2014年11月10日
『嬉しうて、そして』 城山三郎著 文芸春秋 1429円+税
城山三郎は、2007年に亡くなっている。城山三郎著となっているが、遺族が編集して出版したものだ。城山の生い立ちから亡くなるまでの様子が、巻末に年譜があるのでよくわかる。終戦間際だったが、海軍に志願して入っている。この経験が、作家になった動機の一つになっている。
作家になる人と言うのは、読書量が多いのは、当然としても、資料集めのための取材も半端ではないと思った。城山三郎と同じ年に生まれた吉村昭とも友人のようだが、取材をした後に作品を書くという点については、共通している。二人の作品は、結構たくさん読んでいる。

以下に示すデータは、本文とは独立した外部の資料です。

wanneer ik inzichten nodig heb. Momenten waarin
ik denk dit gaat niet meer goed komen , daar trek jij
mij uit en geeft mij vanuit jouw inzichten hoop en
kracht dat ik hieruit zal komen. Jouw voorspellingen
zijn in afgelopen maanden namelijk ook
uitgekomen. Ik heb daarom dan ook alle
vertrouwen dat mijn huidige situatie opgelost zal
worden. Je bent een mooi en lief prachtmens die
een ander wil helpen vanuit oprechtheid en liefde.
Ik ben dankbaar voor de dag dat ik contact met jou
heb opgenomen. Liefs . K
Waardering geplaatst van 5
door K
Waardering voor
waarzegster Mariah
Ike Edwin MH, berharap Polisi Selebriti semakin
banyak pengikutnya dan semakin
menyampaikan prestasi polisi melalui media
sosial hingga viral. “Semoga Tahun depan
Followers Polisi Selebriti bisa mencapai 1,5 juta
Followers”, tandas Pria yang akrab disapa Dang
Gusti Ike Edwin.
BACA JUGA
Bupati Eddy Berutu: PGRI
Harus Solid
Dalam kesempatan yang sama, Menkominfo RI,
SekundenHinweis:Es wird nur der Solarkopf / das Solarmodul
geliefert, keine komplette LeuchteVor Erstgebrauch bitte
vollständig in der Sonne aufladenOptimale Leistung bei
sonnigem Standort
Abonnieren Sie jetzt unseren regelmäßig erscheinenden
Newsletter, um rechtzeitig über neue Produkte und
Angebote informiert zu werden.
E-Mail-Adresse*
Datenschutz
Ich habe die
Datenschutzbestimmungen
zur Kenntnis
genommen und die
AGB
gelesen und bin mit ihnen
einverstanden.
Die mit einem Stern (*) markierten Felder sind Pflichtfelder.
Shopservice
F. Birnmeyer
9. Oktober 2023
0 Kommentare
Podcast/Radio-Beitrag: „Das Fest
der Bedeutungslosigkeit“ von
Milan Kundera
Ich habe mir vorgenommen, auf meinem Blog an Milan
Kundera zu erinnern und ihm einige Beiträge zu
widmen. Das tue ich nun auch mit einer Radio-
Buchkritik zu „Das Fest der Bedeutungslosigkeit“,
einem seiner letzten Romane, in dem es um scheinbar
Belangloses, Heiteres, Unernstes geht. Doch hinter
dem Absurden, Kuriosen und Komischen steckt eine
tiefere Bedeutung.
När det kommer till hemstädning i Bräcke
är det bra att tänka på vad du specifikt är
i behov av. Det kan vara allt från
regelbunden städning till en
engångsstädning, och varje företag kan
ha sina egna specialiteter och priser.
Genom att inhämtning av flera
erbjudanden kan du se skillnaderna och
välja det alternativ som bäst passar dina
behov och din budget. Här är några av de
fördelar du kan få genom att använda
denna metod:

城山三郎は、戦後の経済界をリードしたリーダーを描いているが、公を優先して私欲が少ない人物ということで共通している。それに、作家仲間と積極的に交流していない。社交的でなかったということではないが、自分の領分を良く知っていた作家だったのだろう。晩年妻に先立たれたが、子どの世話は受けていたらしい。その娘があとがきを書いている。単行本の帯には、「自分のやるべきことはやり遂げた。この一言を残して世を去りたい」と書いてある。